Kabarettistin Sabine Henke im Rathaus

Geistreich und mit spitzer Zunge

Kabarettistin Sabine Henke präsentiert im Ratssaal ihr Programm „Nix für Feiglinge“. - Foto: Husmann

Stuhr - Von Dagmar Voss. Gelungene, geistreiche Aufmunterung für ihre Arbeit haben am Donnerstagabend die Mitarbeiter der Kirchengemeinde Stuhr erhalten. Zum dritten Mal hatte Pastor Robert Vetter gemeinsam mit der St.-Pankratius-Stiftung ein sogenanntes Kirchenkabarett organisiert, das sich aber auch an Besucher richtete, die nicht in der Kirche arbeiten.

Kabarettistin Sabine Henke gelang es mit ihrem Programm „Nix für Feiglinge“ im Rathaus ganz vorzüglich, mit spitzer Zunge und humorvollen Betrachtungen über die Kirche zu plaudern. In verschiedenen Outfits – von einfach schwarz über Dirndl und Talar bis Kostüm – schlüpfte die Dortmunderin in diverse Rollen; und damit in unterschiedliche Sichtweisen. Aber immer mit einem trocken-komischen Touch, der meist eine Langzeitwirkung entwickelte; dazu eine zurückhaltende aber wirkungsvolle Mimik.

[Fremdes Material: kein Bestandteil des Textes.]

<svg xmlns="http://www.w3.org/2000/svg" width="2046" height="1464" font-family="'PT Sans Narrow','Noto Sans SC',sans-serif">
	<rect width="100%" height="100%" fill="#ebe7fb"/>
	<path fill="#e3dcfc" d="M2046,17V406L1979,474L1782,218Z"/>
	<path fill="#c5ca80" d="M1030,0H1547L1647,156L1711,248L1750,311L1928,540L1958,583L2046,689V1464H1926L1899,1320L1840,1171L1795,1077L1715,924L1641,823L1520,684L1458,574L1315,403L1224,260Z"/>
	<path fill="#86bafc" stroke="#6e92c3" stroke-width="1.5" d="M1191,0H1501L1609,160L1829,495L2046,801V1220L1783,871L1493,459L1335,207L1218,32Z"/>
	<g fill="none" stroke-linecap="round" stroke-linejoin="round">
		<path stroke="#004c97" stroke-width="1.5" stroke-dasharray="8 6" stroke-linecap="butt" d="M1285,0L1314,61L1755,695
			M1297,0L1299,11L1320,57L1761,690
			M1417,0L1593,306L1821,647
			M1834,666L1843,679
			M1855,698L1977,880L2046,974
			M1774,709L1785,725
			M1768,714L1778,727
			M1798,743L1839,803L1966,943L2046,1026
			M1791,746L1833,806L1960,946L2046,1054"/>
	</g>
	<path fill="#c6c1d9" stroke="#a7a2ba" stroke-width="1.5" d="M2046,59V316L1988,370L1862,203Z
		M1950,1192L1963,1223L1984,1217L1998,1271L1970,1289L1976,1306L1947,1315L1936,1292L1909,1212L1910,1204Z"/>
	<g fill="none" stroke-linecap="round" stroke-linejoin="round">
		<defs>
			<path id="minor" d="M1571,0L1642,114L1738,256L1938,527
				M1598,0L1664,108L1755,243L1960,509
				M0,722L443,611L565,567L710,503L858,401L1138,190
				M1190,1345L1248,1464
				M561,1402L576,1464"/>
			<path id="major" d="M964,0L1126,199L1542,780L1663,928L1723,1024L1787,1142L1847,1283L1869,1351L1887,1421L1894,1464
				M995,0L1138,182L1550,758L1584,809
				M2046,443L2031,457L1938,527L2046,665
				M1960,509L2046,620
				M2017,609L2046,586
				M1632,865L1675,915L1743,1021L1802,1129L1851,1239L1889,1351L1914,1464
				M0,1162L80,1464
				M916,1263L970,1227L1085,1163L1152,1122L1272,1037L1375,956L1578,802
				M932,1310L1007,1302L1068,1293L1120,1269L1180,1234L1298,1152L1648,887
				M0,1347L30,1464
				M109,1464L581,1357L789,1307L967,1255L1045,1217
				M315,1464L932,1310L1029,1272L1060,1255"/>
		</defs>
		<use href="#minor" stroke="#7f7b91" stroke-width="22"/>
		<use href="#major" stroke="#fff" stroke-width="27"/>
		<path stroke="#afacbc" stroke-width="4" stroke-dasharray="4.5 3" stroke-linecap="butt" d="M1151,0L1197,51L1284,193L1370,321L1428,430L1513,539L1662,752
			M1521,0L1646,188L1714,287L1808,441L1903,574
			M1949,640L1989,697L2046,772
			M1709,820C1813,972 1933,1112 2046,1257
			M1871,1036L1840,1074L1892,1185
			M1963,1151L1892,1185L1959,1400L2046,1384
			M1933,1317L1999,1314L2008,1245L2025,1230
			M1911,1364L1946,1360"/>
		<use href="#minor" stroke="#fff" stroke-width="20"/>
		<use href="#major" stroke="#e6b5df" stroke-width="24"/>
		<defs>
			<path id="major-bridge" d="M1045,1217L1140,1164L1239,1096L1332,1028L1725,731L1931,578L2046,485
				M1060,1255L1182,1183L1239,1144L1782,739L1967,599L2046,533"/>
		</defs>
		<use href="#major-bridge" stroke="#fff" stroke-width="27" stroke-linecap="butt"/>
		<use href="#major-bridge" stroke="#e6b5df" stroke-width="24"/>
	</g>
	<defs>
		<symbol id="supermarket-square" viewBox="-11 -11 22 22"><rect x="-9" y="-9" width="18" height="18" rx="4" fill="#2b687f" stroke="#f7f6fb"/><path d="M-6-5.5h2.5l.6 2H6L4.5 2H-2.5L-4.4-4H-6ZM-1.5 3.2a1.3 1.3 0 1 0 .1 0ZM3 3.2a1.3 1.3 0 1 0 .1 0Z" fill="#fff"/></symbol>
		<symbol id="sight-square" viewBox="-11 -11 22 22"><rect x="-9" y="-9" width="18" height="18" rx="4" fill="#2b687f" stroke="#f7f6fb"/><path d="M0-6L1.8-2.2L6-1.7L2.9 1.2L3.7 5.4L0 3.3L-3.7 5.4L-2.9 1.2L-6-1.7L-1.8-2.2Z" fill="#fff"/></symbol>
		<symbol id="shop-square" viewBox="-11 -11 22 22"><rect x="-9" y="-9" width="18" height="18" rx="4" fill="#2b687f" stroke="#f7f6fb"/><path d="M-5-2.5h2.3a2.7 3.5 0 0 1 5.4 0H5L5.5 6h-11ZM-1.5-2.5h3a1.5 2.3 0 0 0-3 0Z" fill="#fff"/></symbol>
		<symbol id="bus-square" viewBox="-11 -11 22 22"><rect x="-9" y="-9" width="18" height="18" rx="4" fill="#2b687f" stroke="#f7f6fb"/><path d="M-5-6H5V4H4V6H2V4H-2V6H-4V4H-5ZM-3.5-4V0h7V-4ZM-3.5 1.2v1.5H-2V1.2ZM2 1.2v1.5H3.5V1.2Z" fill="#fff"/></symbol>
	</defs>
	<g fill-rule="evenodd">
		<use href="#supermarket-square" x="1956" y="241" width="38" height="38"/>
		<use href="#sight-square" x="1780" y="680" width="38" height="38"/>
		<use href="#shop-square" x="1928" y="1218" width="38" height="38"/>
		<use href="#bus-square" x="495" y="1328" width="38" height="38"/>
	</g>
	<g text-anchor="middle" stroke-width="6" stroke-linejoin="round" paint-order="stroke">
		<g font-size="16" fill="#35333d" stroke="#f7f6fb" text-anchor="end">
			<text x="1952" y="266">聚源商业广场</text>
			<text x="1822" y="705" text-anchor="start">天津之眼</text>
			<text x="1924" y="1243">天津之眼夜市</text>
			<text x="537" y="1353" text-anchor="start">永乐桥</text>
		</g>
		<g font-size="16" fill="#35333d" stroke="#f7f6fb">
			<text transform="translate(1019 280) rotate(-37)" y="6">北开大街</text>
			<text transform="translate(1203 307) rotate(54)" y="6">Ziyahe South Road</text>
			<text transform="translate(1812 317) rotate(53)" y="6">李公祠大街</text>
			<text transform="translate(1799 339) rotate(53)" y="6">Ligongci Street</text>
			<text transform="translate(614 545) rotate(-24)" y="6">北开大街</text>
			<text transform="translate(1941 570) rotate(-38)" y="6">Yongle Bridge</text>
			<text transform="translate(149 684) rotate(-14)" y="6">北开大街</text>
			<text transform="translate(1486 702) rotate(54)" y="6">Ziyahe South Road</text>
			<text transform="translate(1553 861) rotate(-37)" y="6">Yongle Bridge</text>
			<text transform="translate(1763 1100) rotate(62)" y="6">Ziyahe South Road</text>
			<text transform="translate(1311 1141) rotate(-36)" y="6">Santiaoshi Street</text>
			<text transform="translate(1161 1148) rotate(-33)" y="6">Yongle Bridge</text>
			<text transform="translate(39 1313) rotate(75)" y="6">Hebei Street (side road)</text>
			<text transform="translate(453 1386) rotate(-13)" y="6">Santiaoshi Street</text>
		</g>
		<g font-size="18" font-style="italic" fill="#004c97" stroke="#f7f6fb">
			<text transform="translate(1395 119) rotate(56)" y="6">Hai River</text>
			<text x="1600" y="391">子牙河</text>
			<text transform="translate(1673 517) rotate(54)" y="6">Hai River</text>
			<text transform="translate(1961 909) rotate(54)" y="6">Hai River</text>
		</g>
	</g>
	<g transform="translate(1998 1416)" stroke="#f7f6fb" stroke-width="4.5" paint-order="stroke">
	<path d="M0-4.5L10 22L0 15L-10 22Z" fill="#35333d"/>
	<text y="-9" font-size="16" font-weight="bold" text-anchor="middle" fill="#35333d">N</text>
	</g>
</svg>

So bei ihrer überzeugenden Variation eines bayerischen Gemeindemitglieds, das beim Betreten der hiesigen Kirche, „nicht so überladen wie bei uns“, drei Düfte identifizieren kann: „Zunächst eine ecclesiogene Vibration, angereichert mit einer Kopfnote aus Kreativität, Basisnote Hirnschmalz … und ein bisschen duftendes Ehrenamt nach Kaffee und Kuchen – das hab ich sofort gerochen.“

Mit einem leicht bayerischen Dialekt rief sie alle auf, sich doch auch dem KTIA anzuschließen, dem Kompetenzteam Ilse Aigner, die sie als nächste Ministerpräsidentin Bayerns ausgeguckt habe. Dazu solle eine Sonderbriefmarke gestaltet werden mit Trachten aus Deutschland. Außerdem seien beispielsweise die Dirndl durch ihre Beinfreiheit ausgezeichnet geeignet, um auf der Karriereleiter flott rechts zu überholen.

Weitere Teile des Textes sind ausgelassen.